-- START Passage shown --

By Jamie Prenatt and Mark Stille, illustrated by Paul Wright

Paperback, 48 pages

Published by Osprey Publishing June 2014

Language: English

ISBN-10: 1472801229

ISBN-13: 978-1472801227

Dimensions: 7.3 x 0.2 x 9.8 inches

This is a typical Osprey New Vanguard volume and follows their well-established format.  The authors have organized the presentation by nationality, with the major Axis powers of Italy, Germany, and Japan each having their own sections.  The sections detail the developmental history of the various types of small submersibles employed by each nation and then gives a brief overview of their operations.

The various designs had inherent limitations imposed by their size which influenced the scope and effectiveness of their employment and chances for success.  Several types are marginal vessels at best, and while not strictly suicide missions, the odds are decidedly against the safe return of the crews.

Italian submersibles mainly fall into a category which we would call “Swimmer Delivery Vehicles” today.  The SLC delivered two divers to an enemy harbor, where the crew would attach large mines and then hopefully evade capture.  Their most notable success was the mining of the British battleship HMS Valiant at Alexandria.  The Italians also employed CB-type mini subs in support of German Operations against the Russians at Sevastopol.

The Germans came late to the midget submarine game but developed several types in anticipation of the Allied invasion of Europe.  The vast majority of these designs were ineffective, being much more a threat to their own crews than to Allied shipping.  The one successful design was the Type XXVII Seehund which accounted for 120,000 tons of shipping.  Like most German wonder weapons, this was another case of too little too late.

-- END Passage shown --
-- START Extracted entries --

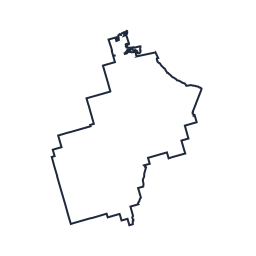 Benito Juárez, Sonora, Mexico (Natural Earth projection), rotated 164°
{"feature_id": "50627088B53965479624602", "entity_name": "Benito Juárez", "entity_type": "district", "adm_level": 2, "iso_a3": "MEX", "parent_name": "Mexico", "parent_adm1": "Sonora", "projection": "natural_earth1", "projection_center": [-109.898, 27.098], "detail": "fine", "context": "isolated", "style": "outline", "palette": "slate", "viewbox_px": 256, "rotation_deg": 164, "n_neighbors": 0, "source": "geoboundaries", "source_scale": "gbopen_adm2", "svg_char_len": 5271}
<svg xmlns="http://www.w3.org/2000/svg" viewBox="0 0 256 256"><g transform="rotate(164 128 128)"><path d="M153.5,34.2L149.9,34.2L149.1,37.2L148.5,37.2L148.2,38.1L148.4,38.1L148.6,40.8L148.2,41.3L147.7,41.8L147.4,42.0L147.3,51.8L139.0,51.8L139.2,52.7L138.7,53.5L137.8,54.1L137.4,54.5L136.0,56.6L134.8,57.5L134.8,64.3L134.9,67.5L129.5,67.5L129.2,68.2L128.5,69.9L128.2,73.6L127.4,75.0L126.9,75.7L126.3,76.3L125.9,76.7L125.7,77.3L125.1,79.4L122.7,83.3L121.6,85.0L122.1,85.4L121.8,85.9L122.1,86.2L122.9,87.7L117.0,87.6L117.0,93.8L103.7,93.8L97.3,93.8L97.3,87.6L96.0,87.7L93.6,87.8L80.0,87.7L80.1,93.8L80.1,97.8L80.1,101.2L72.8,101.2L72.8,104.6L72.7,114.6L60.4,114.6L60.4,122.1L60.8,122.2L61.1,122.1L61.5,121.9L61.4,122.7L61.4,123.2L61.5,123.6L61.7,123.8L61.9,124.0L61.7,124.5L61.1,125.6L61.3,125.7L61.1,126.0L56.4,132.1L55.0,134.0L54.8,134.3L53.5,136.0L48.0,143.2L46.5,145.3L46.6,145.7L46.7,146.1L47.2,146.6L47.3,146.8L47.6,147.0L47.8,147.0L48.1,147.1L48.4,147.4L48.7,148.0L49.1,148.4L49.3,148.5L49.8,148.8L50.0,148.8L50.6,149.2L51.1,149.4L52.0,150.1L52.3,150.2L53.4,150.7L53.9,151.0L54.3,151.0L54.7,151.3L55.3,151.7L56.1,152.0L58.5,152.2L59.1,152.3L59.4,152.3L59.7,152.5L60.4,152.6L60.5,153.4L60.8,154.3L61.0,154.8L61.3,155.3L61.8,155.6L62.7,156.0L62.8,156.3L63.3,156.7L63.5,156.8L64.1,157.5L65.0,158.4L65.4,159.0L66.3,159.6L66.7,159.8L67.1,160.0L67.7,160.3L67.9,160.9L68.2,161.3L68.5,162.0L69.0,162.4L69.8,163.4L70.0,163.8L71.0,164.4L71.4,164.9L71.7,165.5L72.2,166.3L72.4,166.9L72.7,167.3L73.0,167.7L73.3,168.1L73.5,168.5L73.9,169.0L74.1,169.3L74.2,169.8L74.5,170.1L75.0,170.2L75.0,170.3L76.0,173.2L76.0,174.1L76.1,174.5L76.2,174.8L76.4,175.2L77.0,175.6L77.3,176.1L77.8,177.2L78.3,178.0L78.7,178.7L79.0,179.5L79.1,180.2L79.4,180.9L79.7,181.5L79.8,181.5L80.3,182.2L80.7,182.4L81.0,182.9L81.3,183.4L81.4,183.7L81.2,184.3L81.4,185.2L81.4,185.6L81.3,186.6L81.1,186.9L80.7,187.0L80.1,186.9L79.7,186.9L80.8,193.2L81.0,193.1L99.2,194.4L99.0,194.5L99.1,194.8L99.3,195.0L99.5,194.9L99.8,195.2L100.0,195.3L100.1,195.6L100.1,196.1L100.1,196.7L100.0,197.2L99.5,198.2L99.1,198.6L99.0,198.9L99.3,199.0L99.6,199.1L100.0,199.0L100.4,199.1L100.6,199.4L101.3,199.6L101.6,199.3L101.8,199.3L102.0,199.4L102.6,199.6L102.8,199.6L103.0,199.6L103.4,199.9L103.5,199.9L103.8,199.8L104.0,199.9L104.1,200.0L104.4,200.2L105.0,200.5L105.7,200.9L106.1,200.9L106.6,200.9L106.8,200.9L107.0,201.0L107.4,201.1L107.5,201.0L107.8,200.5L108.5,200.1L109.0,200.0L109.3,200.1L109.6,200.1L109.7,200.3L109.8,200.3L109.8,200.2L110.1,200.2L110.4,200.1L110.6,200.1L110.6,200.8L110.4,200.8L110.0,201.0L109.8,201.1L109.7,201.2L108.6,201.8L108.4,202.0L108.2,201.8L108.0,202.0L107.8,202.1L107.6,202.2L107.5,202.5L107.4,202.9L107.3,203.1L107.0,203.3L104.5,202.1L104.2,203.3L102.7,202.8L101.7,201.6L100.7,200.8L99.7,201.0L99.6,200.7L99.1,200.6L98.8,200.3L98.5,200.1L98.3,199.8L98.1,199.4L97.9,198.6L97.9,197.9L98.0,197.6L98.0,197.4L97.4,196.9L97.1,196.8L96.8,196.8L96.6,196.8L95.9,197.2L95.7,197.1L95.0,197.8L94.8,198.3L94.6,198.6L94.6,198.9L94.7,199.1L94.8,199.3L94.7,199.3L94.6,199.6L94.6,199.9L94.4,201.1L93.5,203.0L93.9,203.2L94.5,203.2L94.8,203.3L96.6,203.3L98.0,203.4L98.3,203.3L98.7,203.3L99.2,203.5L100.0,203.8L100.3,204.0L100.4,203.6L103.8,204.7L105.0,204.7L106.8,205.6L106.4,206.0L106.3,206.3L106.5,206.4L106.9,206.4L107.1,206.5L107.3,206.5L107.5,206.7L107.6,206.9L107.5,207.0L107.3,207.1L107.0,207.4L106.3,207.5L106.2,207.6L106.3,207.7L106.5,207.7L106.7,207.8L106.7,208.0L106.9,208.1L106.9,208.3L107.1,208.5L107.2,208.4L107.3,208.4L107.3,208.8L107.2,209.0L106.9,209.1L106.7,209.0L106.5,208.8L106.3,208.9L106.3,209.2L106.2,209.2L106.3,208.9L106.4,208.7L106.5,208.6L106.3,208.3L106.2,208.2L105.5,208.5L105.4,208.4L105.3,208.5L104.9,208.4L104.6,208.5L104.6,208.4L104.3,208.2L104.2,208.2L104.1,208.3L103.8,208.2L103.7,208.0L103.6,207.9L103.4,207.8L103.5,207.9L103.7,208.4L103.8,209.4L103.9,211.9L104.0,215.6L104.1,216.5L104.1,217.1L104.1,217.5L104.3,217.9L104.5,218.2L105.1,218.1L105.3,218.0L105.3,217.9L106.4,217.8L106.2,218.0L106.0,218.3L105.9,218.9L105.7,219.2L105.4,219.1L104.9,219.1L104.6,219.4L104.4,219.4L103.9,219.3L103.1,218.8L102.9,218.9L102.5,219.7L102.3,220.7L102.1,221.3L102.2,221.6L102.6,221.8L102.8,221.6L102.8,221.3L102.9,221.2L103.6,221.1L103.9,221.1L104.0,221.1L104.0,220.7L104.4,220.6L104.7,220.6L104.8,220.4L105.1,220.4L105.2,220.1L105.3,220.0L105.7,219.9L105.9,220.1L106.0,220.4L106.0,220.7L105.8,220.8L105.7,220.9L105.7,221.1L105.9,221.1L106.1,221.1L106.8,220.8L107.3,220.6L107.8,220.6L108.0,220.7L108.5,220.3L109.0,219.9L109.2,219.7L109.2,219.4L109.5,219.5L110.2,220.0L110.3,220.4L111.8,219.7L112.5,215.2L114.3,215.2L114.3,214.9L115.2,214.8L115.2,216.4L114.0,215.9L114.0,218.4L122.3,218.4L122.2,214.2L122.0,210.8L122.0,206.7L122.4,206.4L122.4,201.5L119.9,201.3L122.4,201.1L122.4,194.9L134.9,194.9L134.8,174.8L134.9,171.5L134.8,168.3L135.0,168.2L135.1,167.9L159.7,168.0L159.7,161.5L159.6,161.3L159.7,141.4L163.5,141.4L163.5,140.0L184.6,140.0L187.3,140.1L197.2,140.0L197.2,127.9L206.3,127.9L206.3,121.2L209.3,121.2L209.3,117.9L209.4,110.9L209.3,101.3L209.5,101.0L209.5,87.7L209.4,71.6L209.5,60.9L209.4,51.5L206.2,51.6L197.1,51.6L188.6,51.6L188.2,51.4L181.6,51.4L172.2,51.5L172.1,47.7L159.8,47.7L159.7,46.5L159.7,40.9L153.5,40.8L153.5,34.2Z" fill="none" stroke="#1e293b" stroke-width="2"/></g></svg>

-- END Extracted entries --
-- START Extracted entries --

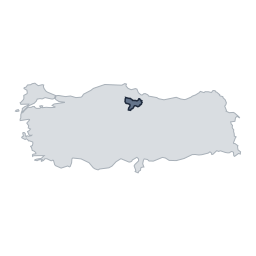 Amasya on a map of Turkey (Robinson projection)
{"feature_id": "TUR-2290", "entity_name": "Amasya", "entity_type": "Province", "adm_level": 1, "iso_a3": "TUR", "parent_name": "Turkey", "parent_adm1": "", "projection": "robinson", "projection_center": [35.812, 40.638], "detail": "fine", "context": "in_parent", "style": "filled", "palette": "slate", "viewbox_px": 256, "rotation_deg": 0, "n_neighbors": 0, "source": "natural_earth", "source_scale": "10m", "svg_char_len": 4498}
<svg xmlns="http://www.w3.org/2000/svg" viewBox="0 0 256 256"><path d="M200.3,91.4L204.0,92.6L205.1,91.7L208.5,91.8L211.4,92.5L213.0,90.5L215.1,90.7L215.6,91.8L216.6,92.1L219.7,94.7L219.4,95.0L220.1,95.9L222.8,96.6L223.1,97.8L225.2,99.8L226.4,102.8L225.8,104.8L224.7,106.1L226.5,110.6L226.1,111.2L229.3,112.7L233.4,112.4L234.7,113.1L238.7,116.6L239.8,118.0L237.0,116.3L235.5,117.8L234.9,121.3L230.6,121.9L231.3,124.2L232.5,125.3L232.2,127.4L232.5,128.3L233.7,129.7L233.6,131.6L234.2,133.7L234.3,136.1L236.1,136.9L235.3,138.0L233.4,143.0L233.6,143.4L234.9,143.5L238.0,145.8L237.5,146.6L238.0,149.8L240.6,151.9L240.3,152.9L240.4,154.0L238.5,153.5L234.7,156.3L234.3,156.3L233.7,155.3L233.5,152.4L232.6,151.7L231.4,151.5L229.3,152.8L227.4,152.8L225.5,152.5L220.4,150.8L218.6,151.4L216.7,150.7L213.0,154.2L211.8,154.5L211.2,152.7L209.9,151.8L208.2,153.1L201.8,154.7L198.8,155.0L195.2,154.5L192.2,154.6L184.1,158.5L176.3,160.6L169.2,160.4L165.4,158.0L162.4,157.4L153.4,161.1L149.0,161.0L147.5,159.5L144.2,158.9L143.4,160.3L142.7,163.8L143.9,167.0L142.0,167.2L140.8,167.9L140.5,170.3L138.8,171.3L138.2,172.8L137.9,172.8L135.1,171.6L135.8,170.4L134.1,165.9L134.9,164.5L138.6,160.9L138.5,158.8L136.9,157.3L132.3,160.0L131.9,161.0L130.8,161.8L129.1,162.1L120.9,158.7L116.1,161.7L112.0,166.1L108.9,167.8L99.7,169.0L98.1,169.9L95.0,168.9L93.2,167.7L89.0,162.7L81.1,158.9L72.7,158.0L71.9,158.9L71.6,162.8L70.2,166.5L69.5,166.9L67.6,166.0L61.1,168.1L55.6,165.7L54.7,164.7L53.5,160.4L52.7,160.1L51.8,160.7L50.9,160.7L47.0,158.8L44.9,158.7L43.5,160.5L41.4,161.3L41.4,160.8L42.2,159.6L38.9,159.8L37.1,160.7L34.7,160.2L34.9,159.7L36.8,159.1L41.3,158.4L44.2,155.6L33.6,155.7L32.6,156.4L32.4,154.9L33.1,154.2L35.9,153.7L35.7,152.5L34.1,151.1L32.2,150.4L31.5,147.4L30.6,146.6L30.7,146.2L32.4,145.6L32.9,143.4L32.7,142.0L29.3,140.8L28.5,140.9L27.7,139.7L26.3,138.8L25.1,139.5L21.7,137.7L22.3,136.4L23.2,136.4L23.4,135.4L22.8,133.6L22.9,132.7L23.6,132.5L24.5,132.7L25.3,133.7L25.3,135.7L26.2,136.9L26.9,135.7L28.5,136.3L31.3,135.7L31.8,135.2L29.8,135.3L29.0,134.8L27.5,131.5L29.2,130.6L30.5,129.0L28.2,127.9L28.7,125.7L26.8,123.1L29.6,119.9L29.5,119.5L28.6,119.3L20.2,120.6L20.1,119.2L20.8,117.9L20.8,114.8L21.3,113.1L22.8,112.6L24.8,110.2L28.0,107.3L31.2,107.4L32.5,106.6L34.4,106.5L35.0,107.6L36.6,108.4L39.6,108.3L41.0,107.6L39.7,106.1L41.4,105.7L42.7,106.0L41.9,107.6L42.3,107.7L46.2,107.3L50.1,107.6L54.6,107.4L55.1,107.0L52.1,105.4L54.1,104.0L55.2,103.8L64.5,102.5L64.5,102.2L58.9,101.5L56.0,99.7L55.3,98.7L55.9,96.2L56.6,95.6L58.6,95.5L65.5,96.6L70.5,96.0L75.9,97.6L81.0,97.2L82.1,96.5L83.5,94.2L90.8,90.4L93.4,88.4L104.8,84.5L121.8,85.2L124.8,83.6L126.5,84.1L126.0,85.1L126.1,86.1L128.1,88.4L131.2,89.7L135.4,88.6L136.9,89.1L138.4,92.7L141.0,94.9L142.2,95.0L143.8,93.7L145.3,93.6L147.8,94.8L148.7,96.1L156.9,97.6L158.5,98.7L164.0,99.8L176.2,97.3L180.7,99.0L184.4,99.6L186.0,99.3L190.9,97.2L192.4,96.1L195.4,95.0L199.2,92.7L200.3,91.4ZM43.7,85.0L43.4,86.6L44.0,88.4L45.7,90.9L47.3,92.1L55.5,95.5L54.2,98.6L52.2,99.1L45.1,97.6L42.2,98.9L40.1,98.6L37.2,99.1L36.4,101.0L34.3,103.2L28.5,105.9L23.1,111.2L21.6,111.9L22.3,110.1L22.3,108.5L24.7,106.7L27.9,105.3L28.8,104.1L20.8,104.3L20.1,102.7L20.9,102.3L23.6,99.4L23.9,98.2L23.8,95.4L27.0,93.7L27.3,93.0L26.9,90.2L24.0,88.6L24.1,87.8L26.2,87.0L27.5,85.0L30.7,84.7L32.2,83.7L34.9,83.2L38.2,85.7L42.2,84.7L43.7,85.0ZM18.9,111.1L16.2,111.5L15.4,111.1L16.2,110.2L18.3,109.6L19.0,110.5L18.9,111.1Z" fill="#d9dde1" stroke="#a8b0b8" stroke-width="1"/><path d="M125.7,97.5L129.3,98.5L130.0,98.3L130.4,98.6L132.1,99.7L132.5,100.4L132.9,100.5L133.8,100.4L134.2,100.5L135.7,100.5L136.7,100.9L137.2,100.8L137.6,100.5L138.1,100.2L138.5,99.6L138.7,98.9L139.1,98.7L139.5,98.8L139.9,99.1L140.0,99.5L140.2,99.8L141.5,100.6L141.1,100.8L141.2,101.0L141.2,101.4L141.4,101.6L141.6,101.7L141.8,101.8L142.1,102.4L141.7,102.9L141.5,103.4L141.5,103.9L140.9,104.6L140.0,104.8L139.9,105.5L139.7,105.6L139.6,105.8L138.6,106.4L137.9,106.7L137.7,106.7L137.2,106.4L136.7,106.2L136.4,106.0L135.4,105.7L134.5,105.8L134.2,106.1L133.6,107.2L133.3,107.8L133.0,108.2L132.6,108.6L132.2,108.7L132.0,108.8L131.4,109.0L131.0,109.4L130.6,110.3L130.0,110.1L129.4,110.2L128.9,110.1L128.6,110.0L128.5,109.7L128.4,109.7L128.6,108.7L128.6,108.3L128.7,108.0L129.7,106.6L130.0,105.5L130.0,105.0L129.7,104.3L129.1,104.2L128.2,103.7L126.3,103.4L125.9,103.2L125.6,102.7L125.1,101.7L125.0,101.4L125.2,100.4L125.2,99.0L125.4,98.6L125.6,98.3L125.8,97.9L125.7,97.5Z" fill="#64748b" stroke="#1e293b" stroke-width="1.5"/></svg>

-- END Extracted entries --

§ Given exercise 1:
In the book review on Axis midget submarines, which German design is called the one successful type, and how much shipping did it account for?
§ Given exercise 2:
Proceed with the review of the book on Axis midget submarines, carrying it on from its final sentence.

§ Reply 1:
The Type XXVII Seehund was the one successful German design, and it accounted for 120,000 tons of shipping.

§ Reply 2:
The Japanese were arguably the most successful of midget submarine operators, most famously employing five “Target A” as part of the Pearl Harbor Raid.  The authors’ view is that these submarines achieved no results at Pearl Harbor, although Japanese sources maintain one did hit the USS Oklahoma.  Target A submarines were also used at Sydney Harbor, the Aleutians, the Guadalcanal campaign, the Philippines, Okinawa, and Diego Suarez.  The latter is the least well known operation but is arguably the most successful, the battleship HMS Ramillies being damaged and the tanker British Loyalty being sunk on 30MAY42.

The space constraints of this series limits the narrative to only a brief discussion of each nation’s midget submarine programs but the space is used well.  Three very interesting books could easily be written by simply expanding upon this information and covering the operations in detail.  This book provides a quick introduction to the topic which leaves the reader wanting more.  Recommended.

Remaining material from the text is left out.